Bingo. I began to interview people working in film and
television. Is sexual harassment still here? Is it different? What can women and
men do about it? I learned a lot.
For a long time sexual harassment was a stifled, private mayhem, never seen,
never mentioned. Now everyone at work is aware of the need, legally, to watch
out for it. That’s a big change, and there are others, too. The first section of
this article is about harassment today, what’s different, what’s the same. The
second part takes a swing at what those changes may reveal: a current of
behavior for which we don’t yet have a name, like a new disease. Maybe it’s an
old one that needs a new name.
Putting a name to an act or an attitude focuses our reaction to it. Women
have been fending off sexual harassment, and detesting it, for centuries but the
“stress of furtive molestations” didn’t have a name until the summer of 1975
when a remarkable group of women, including Susan Brownmiller and Catherine
MacKinnon, met at Cornell University. They realized that “to a person, every one
of us . . . had had an experience like this . . . And none of us had ever told
anyone before.” To break the silence, they needed a name for it. “We wanted
something that embraced a whole range of subtle and unsubtle persistent
behaviors. Someone came up with ‘harassment.’ Sexual harassment!”[ii]
A crucial move.
Your basic sexual harassment
According to Webster’s dictionary, to harass means “ . . . to raid, harry,
worry, impede by repeated attacks . . . to vex, trouble or annoy continually or
chronically: plague, bedevil, badger."
That describes it quite well. Producer Judith James (Quiz Show,
Mr. Holland’s Opus) enlarges on the theme:
“It’s the entitled humiliating the un-entitled, the women. We’ve all had
sexual harassment in our lives and by people who startle us because in the
moment before it happens, you think you’re a respected, whole human being.
Sexual harassment is not so much sexual and/or harassment—it’s so demeaning, so
bad for your ego, you’re nothing in those situations. It is definitely part of
the power structure.
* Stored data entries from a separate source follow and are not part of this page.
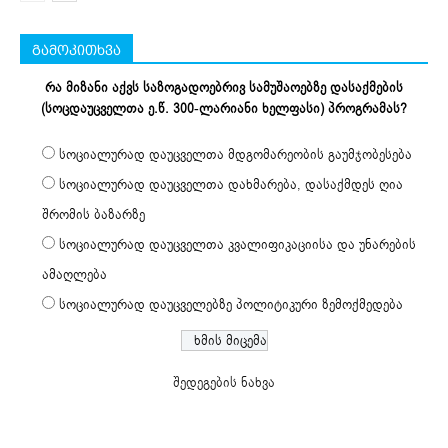
გამოკითხვა
რა მიზანი აქვს საზოგადოებრივ სამუშაოებზე დასაქმების
(სოცდაუცველთა ე.წ. 300-ლარიანი ხელფასი) პროგრამას?
სოციალურად დაუცველთა მდგომარეობის გაუმჯობესება
სოციალურად დაუცველთა დახმარება, დასაქმდეს ღია
შრომის ბაზარზე
სოციალურად დაუცველთა კვალიფიკაციისა და უნარების
ამაღლება
სოციალურად დაუცველებზე პოლიტიკური ზემოქმედება
შედეგების ნახვა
Men are brutalized or harassed in other ways, treated
abominably at times in studios or agencies, but maybe what happens with women is
that guys feel they can go one step further to make us feel like shit.”
How much of it is still with us? Irma Herrera, the Executive Director of
Equal Rights Advocates, the nonprofit women’s law firm in San Francisco, says:
“About forty percent of our calls are about sexual harassment. Law students
answer that hotline and they really learn the amount of pain it causes women.”
Margaret Heidenry, a screenwriter (Something Borrowed), started as a
grip/electrician. She says it still happens “because it can. There are tons of
illegal things that people still do. It's about power, their power, and it's
about their sexuality."
“Men have to adjust. Get a grip,” says Sachs, a chief lighting technician
with many film and television credits (Nowhere to Run, White Sands). “Work is
not sitting in a bar with friends.”
Historian Rosalind Miles has written many fiction and nonfiction books
(Danger! Men at Work; Who Cooked the Last Supper: The Women’s History of the
World). She told me:
"To stop sexual harassment in Hollywood you'd have to rebuild the business,
but the dog-eat-dog industry practices, of which sexual harassment is only a
part, are not reflected in the films they make. No one is routinely depicted
behaving in this way and getting away with it. Sexual harassment is often
tolerated in 'creative' or 'artistic' men who are not expected to conform to a
nine-to-five morality. The right to have access to beautiful and exceptional
women and to use them for ‘rest and recreation’ is regarded as a legitimate perk
of the life, even though no one owns up to it. Women, too, think of it overtly
as a way to climb the greasy pole, and that perpetuates and even
institutionalizes it.”[iii]
[i] Gregory, Mollie. Quotes from Women Who Run the Show. St.
Martin’s Press.
[ii] Brownmiller, Susan. In Our Time: A Memoir of a Revolution. New
York: Dial Press, Random House, 1999. Pp 280-81. [See also MacKinnon,
Catherine. Sexual Harassment of Working Women. New Haven: Yale
University Press. ]
[iii] Miles, Rosalind. Her new book, Hell Hath No Fury: True
Profiles of Women at War, will be published by Crown, Sept. 2007.